**PROVIDED TEXT**
>>

# Personal Hygene,Bidets VS Paper



## Meerkat (May 31, 2011)

I was just think about how expensive toilet paper is getting.
We had a bidet put in when we built this house to help keep disabled hubby clean when he is down.It can clean without paper,but we seldom used it until lately.
Also you can rig a shower wand to clean with for less money.
I stopped getting rid of old phone books,catalogs,magazines and other paper goods.
When we were kids and lived in Stone Mountain we had an outhouse that was used if the well pump went out.There were 10 of us if my aunt and her kids lived with us.Ran out of toilet paper fast with 14 people ,so we would use a Sears Robuck catalog.Rub in between hands and crinkle it up real good.


----------



## The_Blob (Dec 24, 2008)

I'm semi-conflicted on this; water is pretty precious, but avoiding e coli is priceless... :dunno:

For those of us with wells &/or are already using grey water to irrigate crops/gardens etc using water for that is not nearly as big an issue as it is for the urban dwellers amongst us with no space and/or say in how resources are allocated.

I like to wash my backside with the 'pressure washer' setting on the shower wand, but I've never done it as a replacement for wiping... something to think about :hmmm:


----------



## Meerkat (May 31, 2011)

The_Blob said:


> I'm semi-conflicted on this; water is pretty precious, but avoiding e coli is priceless... :dunno:
> 
> For those of us with wells &/or are already using grey water to irrigate crops/gardens etc using water for that is not nearly as big an issue as it is for the urban dwellers amongst us with no space and/or say in how resources are allocated.
> 
> I like to wash my backside with the 'pressure washer' setting on the shower wand, but I've never done it as a replacement for wiping... something to think about :hmmm:


 LOL,not a nice conversation but it could come in handy in a sqeeze.
Waters also is cleaner than paper,paper just cleans so much,water washes it off.
The phone books,etc,will dry afterwards. 
:wave:


----------



## BillS (May 30, 2011)

Toilet paper is cheap. There's no way I would go to newspapers, phonebooks, catalogs, or magazines. As part of our stockpile we'll on our way to having 400 rolls.

Using pressurized water to clean yourself instead of TP doesn't sound like a good idea. That stuff all has to splatter somewhere.


----------



## tsrwivey (Dec 31, 2010)

I'll have to stick with toilet paper. If I have to work extra to pay for it, so be it.


----------



## Meerkat (May 31, 2011)

BillS said:


> Toilet paper is cheap. There's no way I would go to newspapers, phonebooks, catalogs, or magazines. As part of our stockpile we'll on our way to having 400 rolls.
> 
> Using pressurized water to clean yourself instead of TP doesn't sound like a good idea. That stuff all has to splatter somewhere.


 LOL,:lolsmash:. Thanks for the good hard laugh.:beercheer:
400 rolls is a lot of toilet paper!Did you put it in a warehouse?:dunno:


----------



## Meerkat (May 31, 2011)

tsrwivey said:


> I'll have to stick with toilet paper. If I have to work extra to pay for it, so be it.


 Bills already had us in stitches,then you came along and we're really laughing.:2thumb::thankyou:

Sheryl Crow would not be happy with you guys,she thinks useing more than 4 sheets is a environmental sin.:nuts:

The question remains to wipe or wash or both.Long as we can we will do all of the above,but when tshtf those phone books ,catalogs and mags,won't do us any good except wiping.

<<

Dataset items

>>

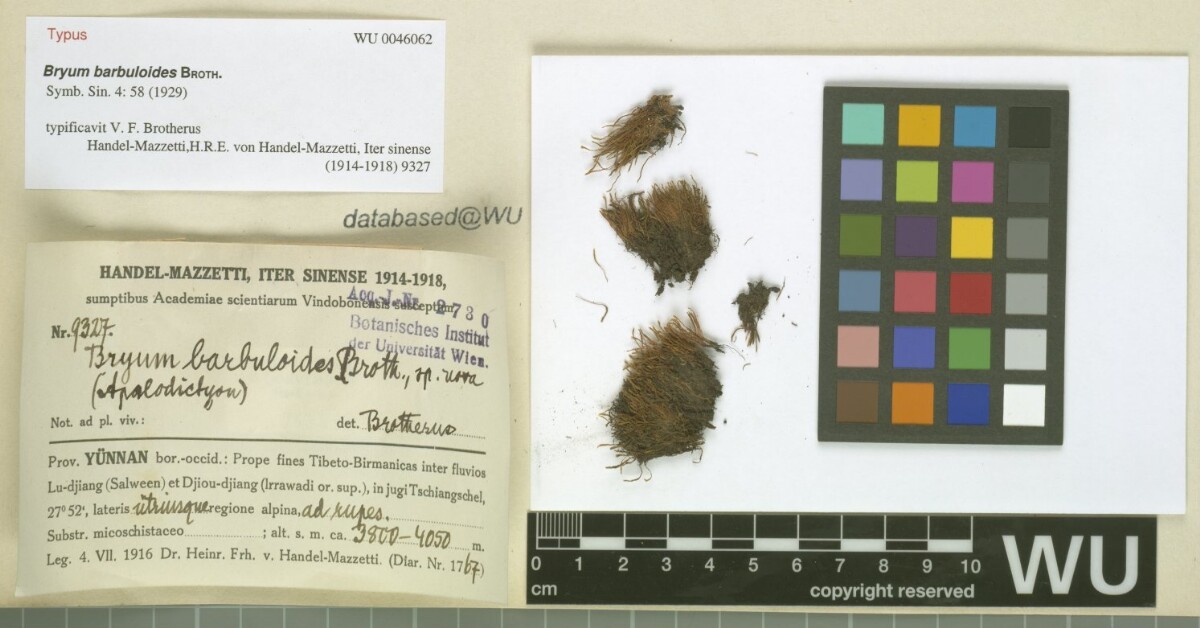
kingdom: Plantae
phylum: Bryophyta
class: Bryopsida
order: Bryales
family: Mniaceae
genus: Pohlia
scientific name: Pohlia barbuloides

<<
>>

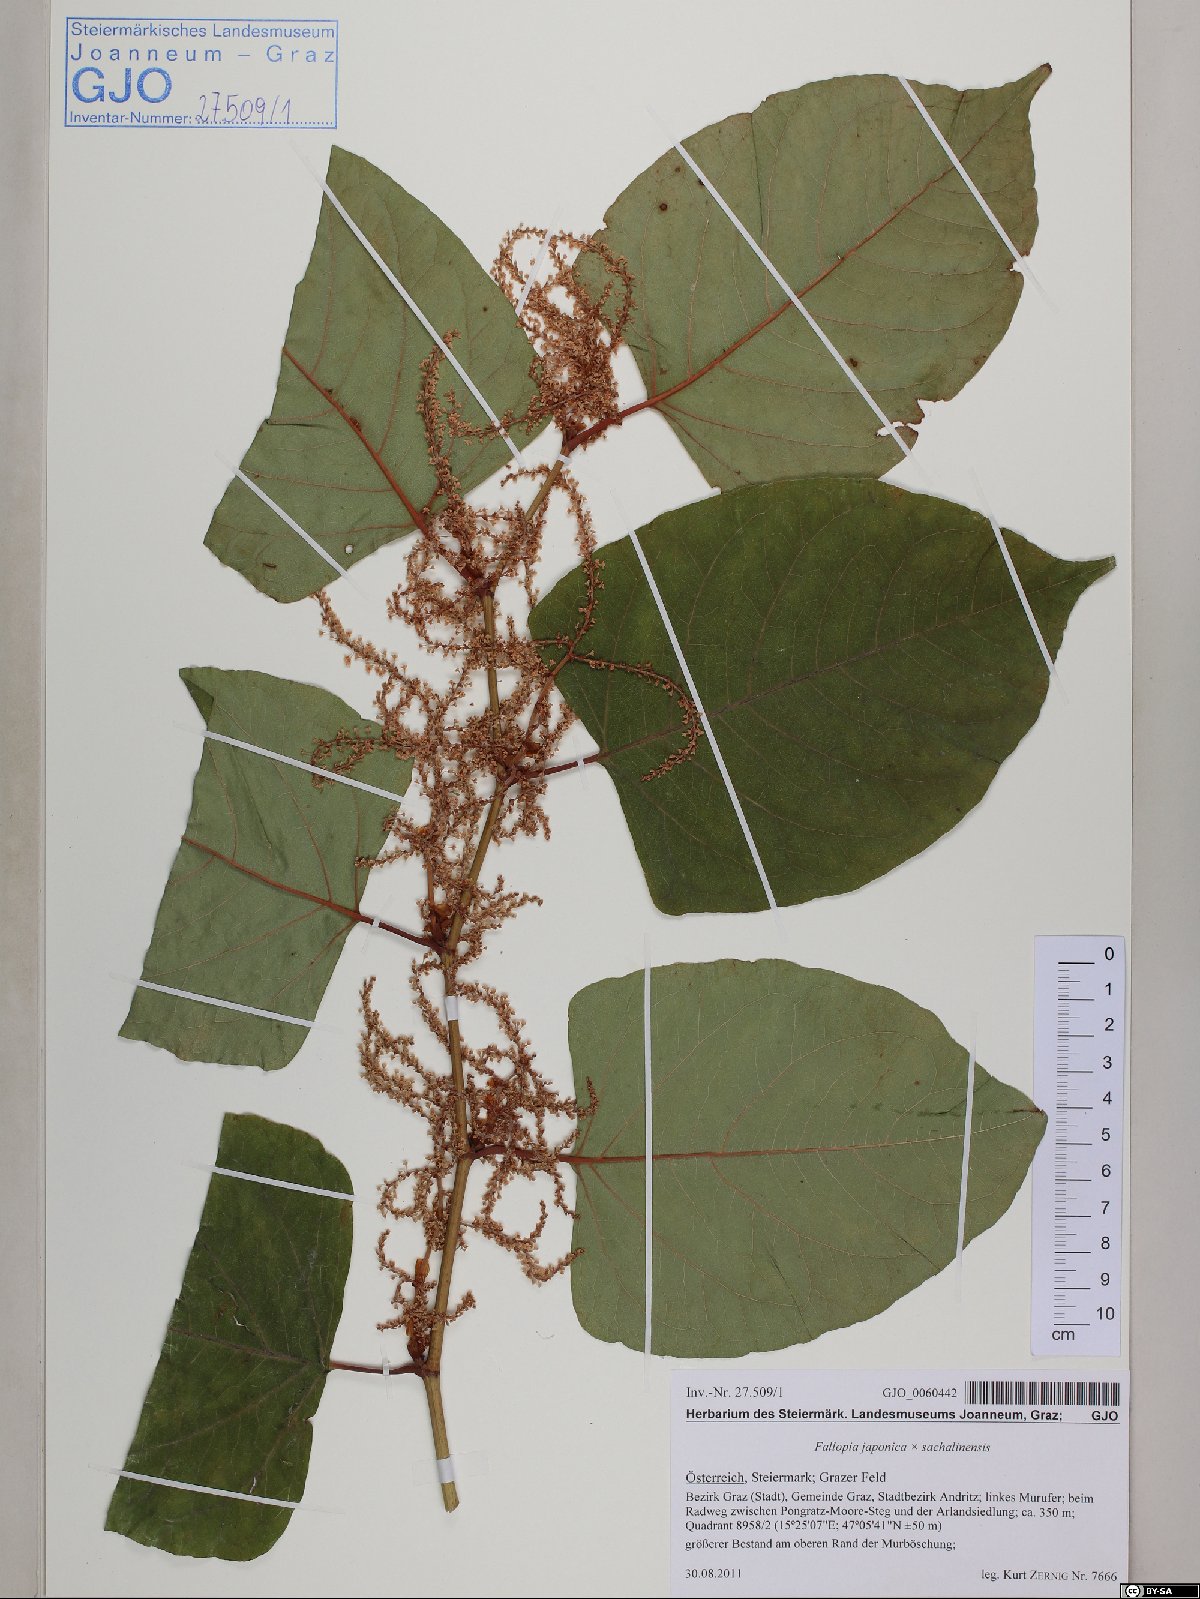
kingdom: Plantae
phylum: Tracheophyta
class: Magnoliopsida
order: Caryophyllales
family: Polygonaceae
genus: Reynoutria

<<

**TO DO**
a: In the forum thread on bidets versus toilet paper, which paper goods does BillS say he would never switch to?
b: According to the forum thread on bidets versus toilet paper, how many rolls of toilet paper is BillS's stockpile on its way to?

**PER-TASK OUTPUTS**
a: Newspapers, phonebooks, catalogs, and magazines.

b: 400 rolls.